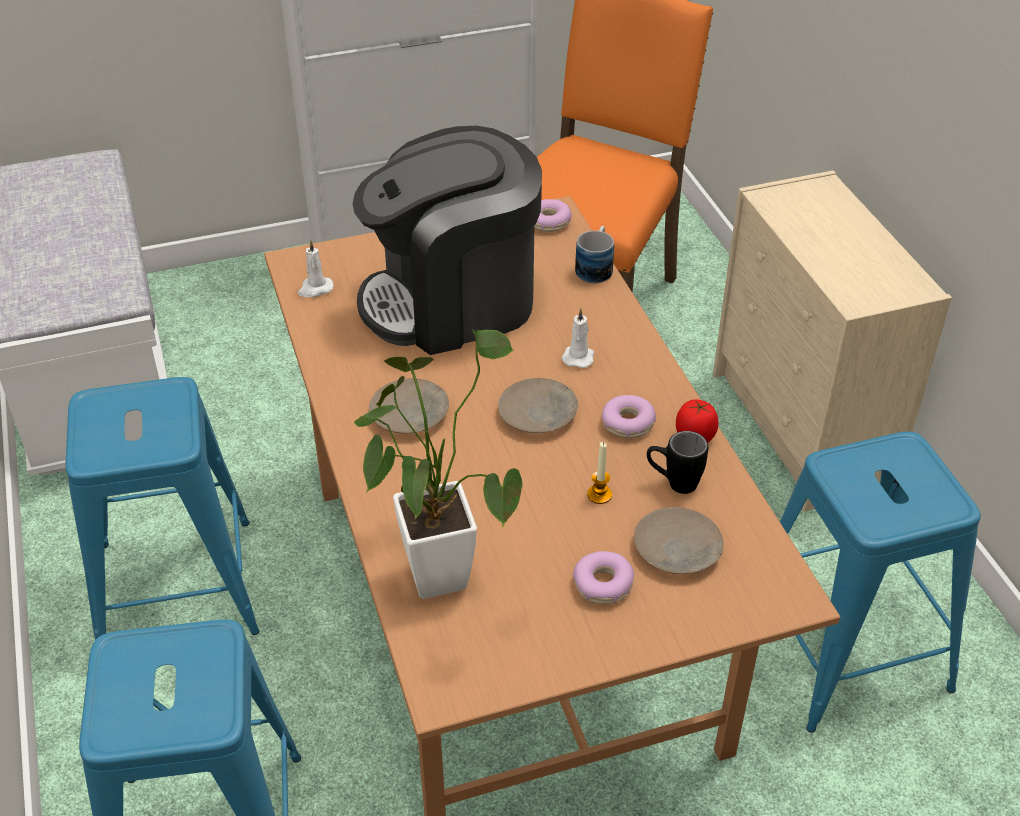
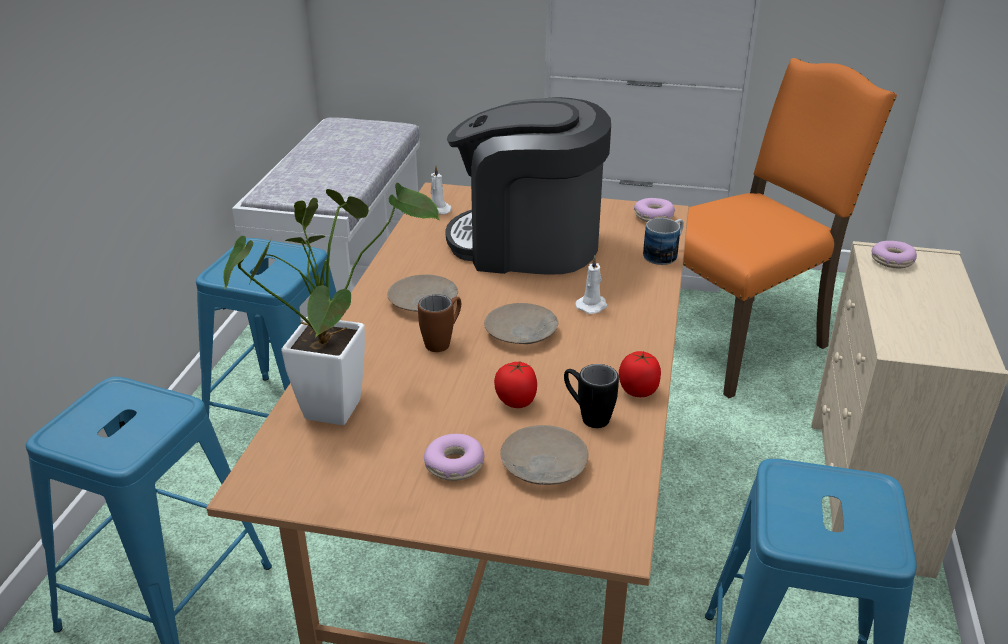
camera: 30 degrees right, 10 degrees down
candle [587,442,612,504] -> tomato [494,362,537,408]
donut [602,395,656,438] -> donut moved to [872,241,917,268]
none -> brown mug [418,294,461,352]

• EXERCISE INSTRUCTIONS: What you give back must match the material above exactly, minus its pictures.

• SOLUTION:
camera: 30 degrees right, 10 degrees down
candle [587,442,612,504] -> tomato [494,362,537,408]
donut [602,395,656,438] -> donut moved to [872,241,917,268]
none -> brown mug [418,294,461,352]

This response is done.